FU-Protestcamp beendet: „Protestform ist ausgeschöpft“
19 Tage haben Studierenden vor der Freien Universität protestiert. Am Dienstag wurde das propalästinensische „Heba“-Protestcamp friedlich beendet.
Das propalästinensische „Heba“-Protestcamp vor der Freien Universität (FU) Berlin in Dahlem wurde am Dienstag von den Protestierenden selbst friedlich beendet. 19 Tage hatten die Studierenden auf einer öffentlichen Wiese neben dem Henry Ford Bau ihre Zelte aufgeschlagen. Ein vorheriges Protestcamp auf dem Universitätsgelände war im Mai auf Verlangen der Uni-Leitung noch am selben Tag von der Polizei geräumt worden. Das aktuelle Camp war von der Polizei genehmigt.
Bei einer Pressekonferenz wiederholten die Teilnehmer*innen ihre Forderungen, darunter das Ende deutscher Waffenlieferungen an Israel, einen Waffenstillstand, die Rücknahme der Verschärfung des Hochschulgesetzes und die Umbenennung des Henry Ford Baus in Esther Bejerano Bau – der US-Autobauer Ford war bekennender Antisemit.
„Das Camp wird heute beendet, weil diese Form des Protests nun ausgeschöpft ist“, begründete eine Sprecherin des Palestine Committees gegenüber der taz das Ende des Camps. Die Universitätsleitung habe jeden Austausch verweigert, obwohl es ihrerseits mehrere Angebote gegeben habe.
FU-Präsident nimmt Forderungen nicht entgegen
Die anschließende Demonstration mit etwa 80 Teilnehmenden führte zunächst zum Präsidium der Universität. Dort sollten die Forderungen dem Präsidenten Günther Ziegler persönlich übergeben werden. Noch vor dem Ziel wurde der Demonstrationszug jedoch von der Polizei aufgehalten und das Betreten des Gebäudes sowie das Verlesen der Forderungen untersagt.
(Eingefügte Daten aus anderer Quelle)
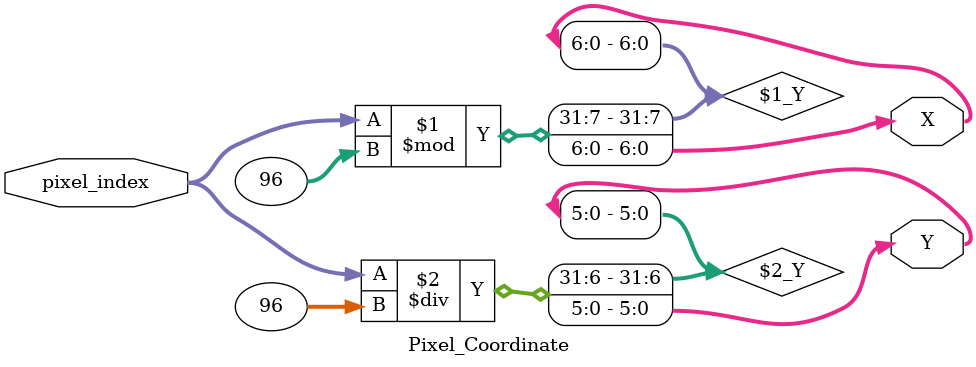
<source format=v>
`timescale 1ns / 1ps


module Pixel_Coordinate(
    input [12:0] pixel_index,
    output [6:0] X,
    output [5:0] Y
    );
    assign X = (pixel_index ) % 96;
    assign Y = (pixel_index ) / 96;
endmodule

</source>
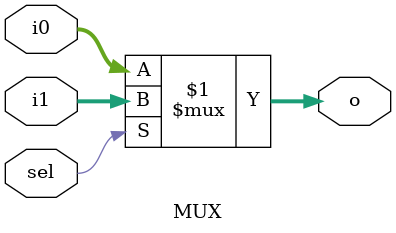
<source format=v>
module MUX #(parameter N=8)
           (output[N-1:0] o,
           input [N-1:0] i0,
           input [N-1:0] i1,
           input sel);
   assign o = sel ? i1 : i0;
endmodule // MUX

</source>
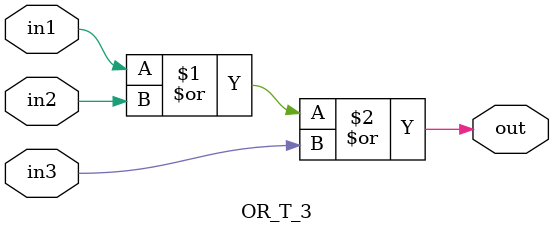
<source format=v>
`timescale 1ns / 1ps

`define	D 1	// definition of the delay


module OR_T_3(out, in1, in2, in3);
    input in1, in2, in3;
    output out;
    
    or #`D or1 (out, in1, in2, in3);

endmodule

</source>
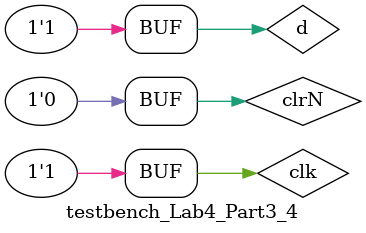
<source format=v>
`timescale 1ns / 1ps


module Lab4_Part3_4(
    input clk,
    input d,
    input clrN,
    output q,
    output qn
    );
    
    //reg clk,d;
    reg q;
    
    always @(posedge clk or negedge clrN)
    begin
        if(~clrN)
            begin
                q <= 0;
            end
        else
            begin
                q <= d;
            end
        
    end
        
    assign qn = ~q;
    
endmodule

module testbench_Lab4_Part3_4;
    reg clk, d, clrN;
    wire q, qn;
    
    Lab4_Part3_4 dut(clk, d, clrN, q, qn);
    initial begin
    d = 0;
    clk = 1;
    clrN = 1;
    #8
    d = 1;
    clk = 1;
    clrN = 1;
    #2
    d = 1;
    clk = 0;
    clrN = 1;
    #10
    d = 1;
    clk = 1;
    clrN = 1;
    #2
    d = 0;
    clk = 1;
    clrN = 1;
    #8
    d = 0;
    clk = 0;
    clrN = 1;
    #2
    d = 1;
    clk = 0;
    clrN = 1;
    #8
    d = 1;
    clk = 1;
    clrN = 1;
    #5
    d = 1;
    clk = 1;
    clrN = 0;
    #5
    d = 1;
    clk = 0;
    clrN = 0;
    #10
    d = 1;
    clk = 1;
    clrN = 0;
    #5
    d = 0;
    clk = 1;
    clrN = 0;
    #5
    d = 0;
    clk = 0;
    clrN = 0;
    #10
    d = 0;
    clk = 1;
    clrN = 0;
    #5
    d = 1;
    clk = 1;
    clrN = 0;
    #5
    d = 1;
    clk = 0;
    clrN = 0;
    #10
    d = 1;
    clk = 1;
    clrN = 0;
    end
endmodule
</source>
Stattdessen warfen die Demonstrierenden den Forderungskatalog unter Applaus in den Briefkasten.
Bei der anschließenden Abschlusskundgebung vor dem Theaterhof gab es verschiedene Redebeiträge von Aktivist*innen und Wissenschaftler*innen. Darunter auch der Rechtsextremismus- und Antisemitismusforscher Hajo Funke, der seit mehr als 30 Jahren Professor an der FU ist.
Funke kritisierte die Haltung der deutschen Regierung gegenüber Benjamin Netanjahu, der keine Lösung für den Konflikt mit den Palästinensern wolle. „Die Universitätsleitung sollte in Krisensituationen einen Raum des Dialogs und der Öffentlichkeit herstellen“, sagte Funke der taz. Er forderte, dass die Anzeigen gegen die Protestierenden vom Mai zurückgezogen werden.